Supplied material Block Start

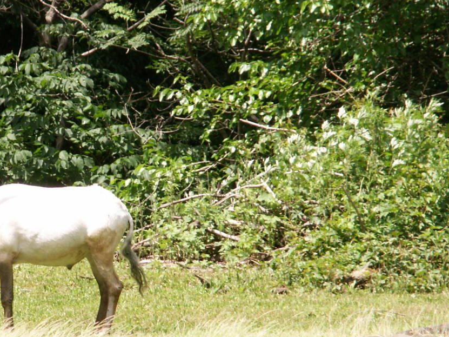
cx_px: 22
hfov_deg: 4.8
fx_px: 5369
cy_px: 229
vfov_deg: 3.6
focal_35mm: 414
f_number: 6.3
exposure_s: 1/125
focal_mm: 35.22
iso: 50
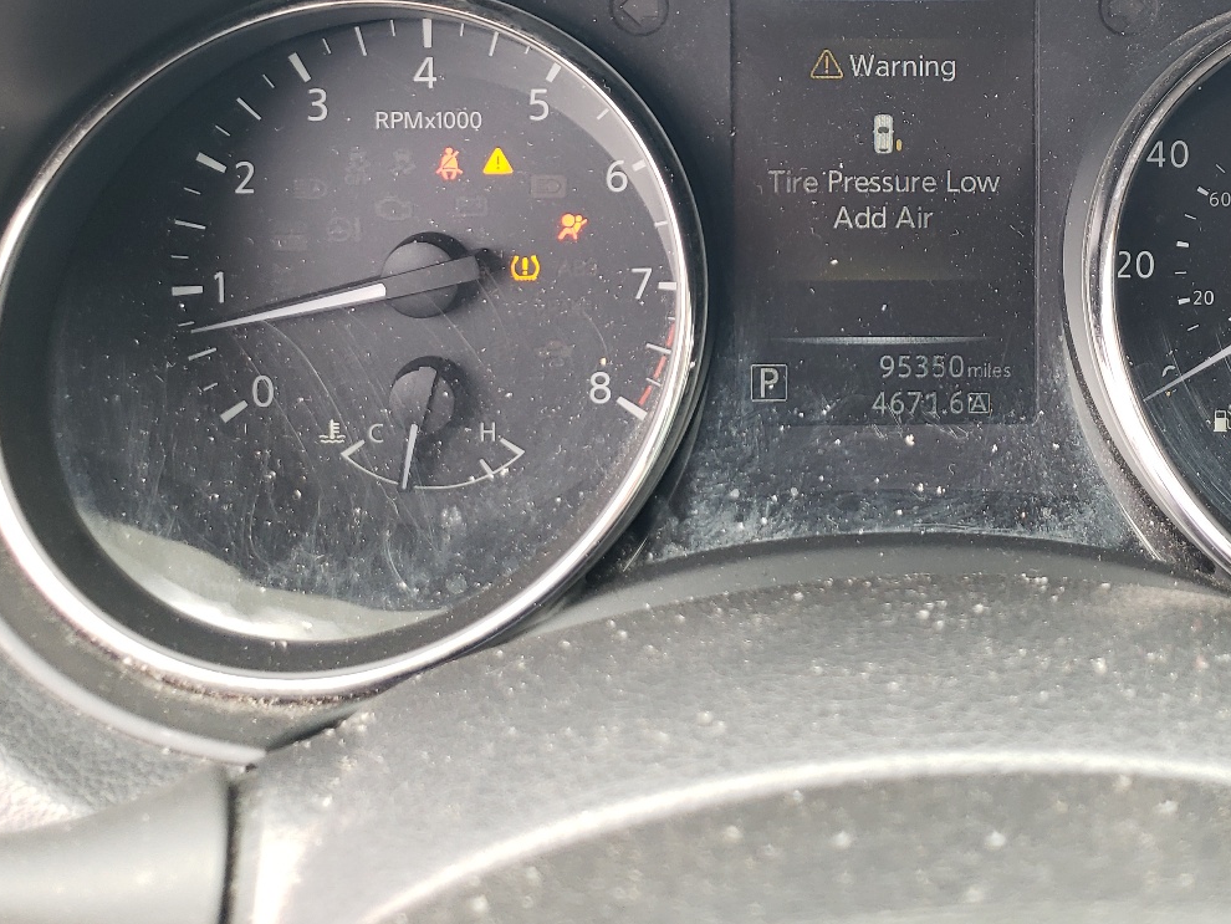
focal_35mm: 42
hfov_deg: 43.8
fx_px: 1494
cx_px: 864
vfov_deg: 33.4
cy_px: 187
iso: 67
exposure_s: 1/50
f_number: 1.5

Supplied material Block End

### What this task involves
Write out again every line above exactly as given; the pictures do not belong in the copy.

### Exercise result
cx_px: 22
hfov_deg: 4.8
fx_px: 5369
cy_px: 229
vfov_deg: 3.6
focal_35mm: 414
f_number: 6.3
exposure_s: 1/125
focal_mm: 35.22
iso: 50
focal_35mm: 42
hfov_deg: 43.8
fx_px: 1494
cx_px: 864
vfov_deg: 33.4
cy_px: 187
iso: 67
exposure_s: 1/50
f_number: 1.5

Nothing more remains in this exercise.